*What the exercise asks*: In how many lines of the data below does the word "demanda" appear? Reply with the number and nothing more.

[Collection entries]

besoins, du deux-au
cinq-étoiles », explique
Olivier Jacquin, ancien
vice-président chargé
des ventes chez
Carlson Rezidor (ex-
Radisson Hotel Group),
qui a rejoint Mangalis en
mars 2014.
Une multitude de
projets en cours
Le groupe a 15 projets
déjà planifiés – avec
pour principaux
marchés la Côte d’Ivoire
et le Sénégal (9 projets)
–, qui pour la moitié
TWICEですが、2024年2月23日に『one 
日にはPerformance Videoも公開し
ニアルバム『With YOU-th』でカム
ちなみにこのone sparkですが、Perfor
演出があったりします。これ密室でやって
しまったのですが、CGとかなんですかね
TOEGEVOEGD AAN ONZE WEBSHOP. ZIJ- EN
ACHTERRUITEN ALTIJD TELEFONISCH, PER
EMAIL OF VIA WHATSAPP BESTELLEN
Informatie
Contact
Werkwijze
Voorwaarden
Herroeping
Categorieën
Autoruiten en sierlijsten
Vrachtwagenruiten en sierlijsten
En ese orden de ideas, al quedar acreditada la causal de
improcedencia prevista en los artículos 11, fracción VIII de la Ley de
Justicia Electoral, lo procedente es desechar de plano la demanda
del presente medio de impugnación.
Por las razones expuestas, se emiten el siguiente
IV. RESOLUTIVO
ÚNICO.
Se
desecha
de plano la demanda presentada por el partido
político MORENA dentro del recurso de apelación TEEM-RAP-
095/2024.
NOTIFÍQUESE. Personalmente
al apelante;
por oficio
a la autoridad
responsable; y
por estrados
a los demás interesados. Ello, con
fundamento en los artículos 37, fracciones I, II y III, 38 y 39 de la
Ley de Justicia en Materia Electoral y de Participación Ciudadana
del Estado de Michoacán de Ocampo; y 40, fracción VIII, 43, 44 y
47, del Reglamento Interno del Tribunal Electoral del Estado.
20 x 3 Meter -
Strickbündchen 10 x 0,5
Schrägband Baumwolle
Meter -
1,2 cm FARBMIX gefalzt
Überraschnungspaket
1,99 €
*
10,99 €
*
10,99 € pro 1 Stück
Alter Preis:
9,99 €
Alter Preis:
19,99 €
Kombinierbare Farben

*Response box*: 2